Liang Haibo, Ding Shuai, Wei Qi, Zou Jialing
School of Mechatronic Engineering, Southwest Petroleum University, Chengdu 610500, China.
Se Pu. 2022 May 8;40(5):488-495. doi: 10.3724/SP.J.1123.2021.12001.
In the field of oil and gas exploration and development, the quick identification of reservoir crude oil properties has a guiding significance for engineers and technicians. Geochemical logging technology is a conventional method to evaluate the properties of crude oil in reservoirs, and it can provide professional knowledge for comprehensive evaluation of reservoirs. In this study, the principles of rock pyrolysis and gas chromatographic analyses in geochemical logging are studied. Moreover, a new method for quantitative analysis of crude oil density by chromatogram is proposed. Combined with the division standard of crude oil property density, the properties of reservoir crude oil can be quickly evaluated. In the experiment, first, the chromatogram was standardized and normalized using computer image processing software. The curve characteristic law of rock pyrolysis gas chromatogram was analyzed, and the corresponding characteristic parameter extraction method was proposed. The chromatogram was converted into a characteristic parameter matrix. Second, three types of artificial intelligence prediction and classification models were studied. The latest meta-heuristic optimization algorithm (sparrow search optimization algorithm) was used to optimize the hyperparameters of the generalized regression neural network, and the accuracy and convergence speed of the model were improved. To study the influence of different positions of rock samples on the experimental results, two groups of samples were utilized: cuttings samples and wall core samples. Based on a comprehensive comparison of the prediction results of the three models, it was found that the generalized regression neural network prediction model optimized by sparrow search algorithm provided the best effect, being a stable model, with small prediction density error, and strong generalization ability. The prediction error coincidence rate (absolute error < 0.02) of this model for cuttings and wall core samples was 95% and 100%, respectively. The root mean square errors were 0.0079 and 0.0069 respectively. The classification accuracy of crude oil properties was 95%. The analysis of the two groups of parallel experimental data indicated that the rock samples from the wall center can more accurately reflect the crude oil properties of the reservoir. Therefore, the method proposed in this study can provide reliable data support for reservoir comprehensive evaluation and on-site construction.

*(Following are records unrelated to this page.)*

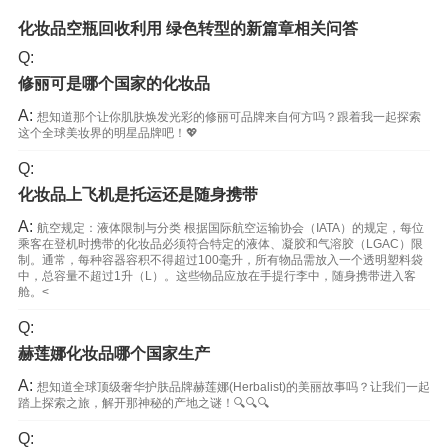
化妆品空瓶回收利用 绿色转型的新篇章相关问答
Q:
修丽可是哪个国家的化妆品
A:
想知道那个让你肌肤焕发光彩的修丽可品牌来自何方吗？跟着我一起探索
这个全球美妆界的明星品牌吧！💖
Q:
化妆品上飞机是托运还是随身携带
A:
航空规定：液体限制与分类 根据国际航空运输协会（IATA）的规定，每位
乘客在登机时携带的化妆品必须符合特定的液体、凝胶和气溶胶（LGAC）限
制。通常，每种容器容积不得超过100毫升，所有物品需放入一个透明塑料袋
中，总容量不超过1升（L）。这些物品应放在手提行李中，随身携带进入客
舱。<
Q:
赫莲娜化妆品哪个国家生产
A:
想知道全球顶级奢华护肤品牌赫莲娜(Herbalist)的美丽故事吗？让我们一起
踏上探索之旅，解开那神秘的产地之谜！🔍🔍🔍
Q: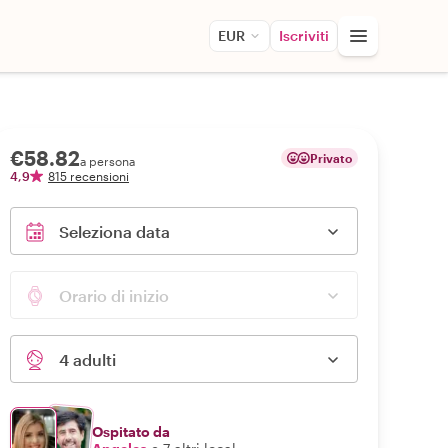
EUR
Iscriviti
€58.82
Privato
a persona
4,9
815 recensioni
Seleziona data
Orario di inizio
4 adulti
Ospitato da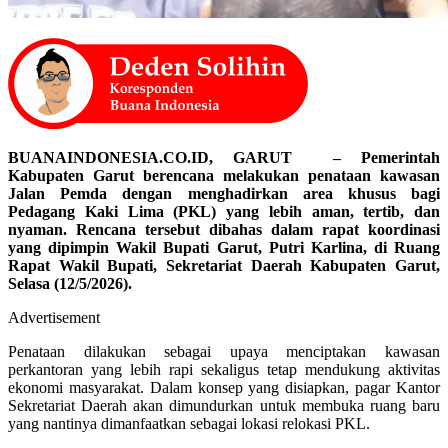
BUANAINDONESIA.CO.ID, GARUT – Pemerintah
Kabupaten Garut berencana melakukan penataan kawasan
Jalan Pemda dengan menghadirkan area khusus bagi
Pedagang Kaki Lima (PKL) yang lebih aman, tertib, dan
nyaman. Rencana tersebut dibahas dalam rapat koordinasi
yang dipimpin Wakil Bupati Garut, Putri Karlina, di Ruang
Rapat Wakil Bupati, Sekretariat Daerah Kabupaten Garut,
Selasa (12/5/2026).
Advertisement
Penataan dilakukan sebagai upaya menciptakan kawasan
perkantoran yang lebih rapi sekaligus tetap mendukung aktivitas
ekonomi masyarakat. Dalam konsep yang disiapkan, pagar Kantor
Sekretariat Daerah akan dimundurkan untuk membuka ruang baru
yang nantinya dimanfaatkan sebagai lokasi relokasi PKL.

在油气勘探开发领域,快速识别储层原油性质对工程技术人员具有指导意义。地球化学录井技术是评价储层原油性质的常规方法,可为储层综合评价提供专业知识。本研究对地球化学录井中岩石热解和气相色谱分析的原理进行了研究。此外,提出了一种通过色谱图定量分析原油密度的新方法。结合原油性质密度划分标准,可快速评价储层原油性质。实验中,首先利用计算机图像处理软件对色谱图进行标准化和归一化处理。分析了岩石热解气相色谱图的曲线特征规律,提出了相应的特征参数提取方法,将色谱图转换为特征参数矩阵。其次,研究了三种人工智能预测和分类模型。采用最新的元启发式优化算法(麻雀搜索优化算法)对广义回归神经网络的超参数进行优化,提高了模型的精度和收敛速度。为研究岩石样品不同位置对实验结果的影响,使用了两组样品:岩屑样品和井壁岩心样品。通过对三种模型预测结果的综合比较发现,经麻雀搜索算法优化的广义回归神经网络预测模型效果最佳,是一个稳定的模型,预测密度误差小,泛化能力强。该模型对岩屑和井壁岩心样品的预测误差符合率(绝对误差<0.02)分别为95%和100%,均方根误差分别为0.0079和0.0069。原油性质分类准确率为95%。对两组平行实验数据的分析表明,井壁中心的岩石样品能更准确地反映储层原油性质。因此,本研究提出的方法可为储层综合评价和现场施工提供可靠的数据支持。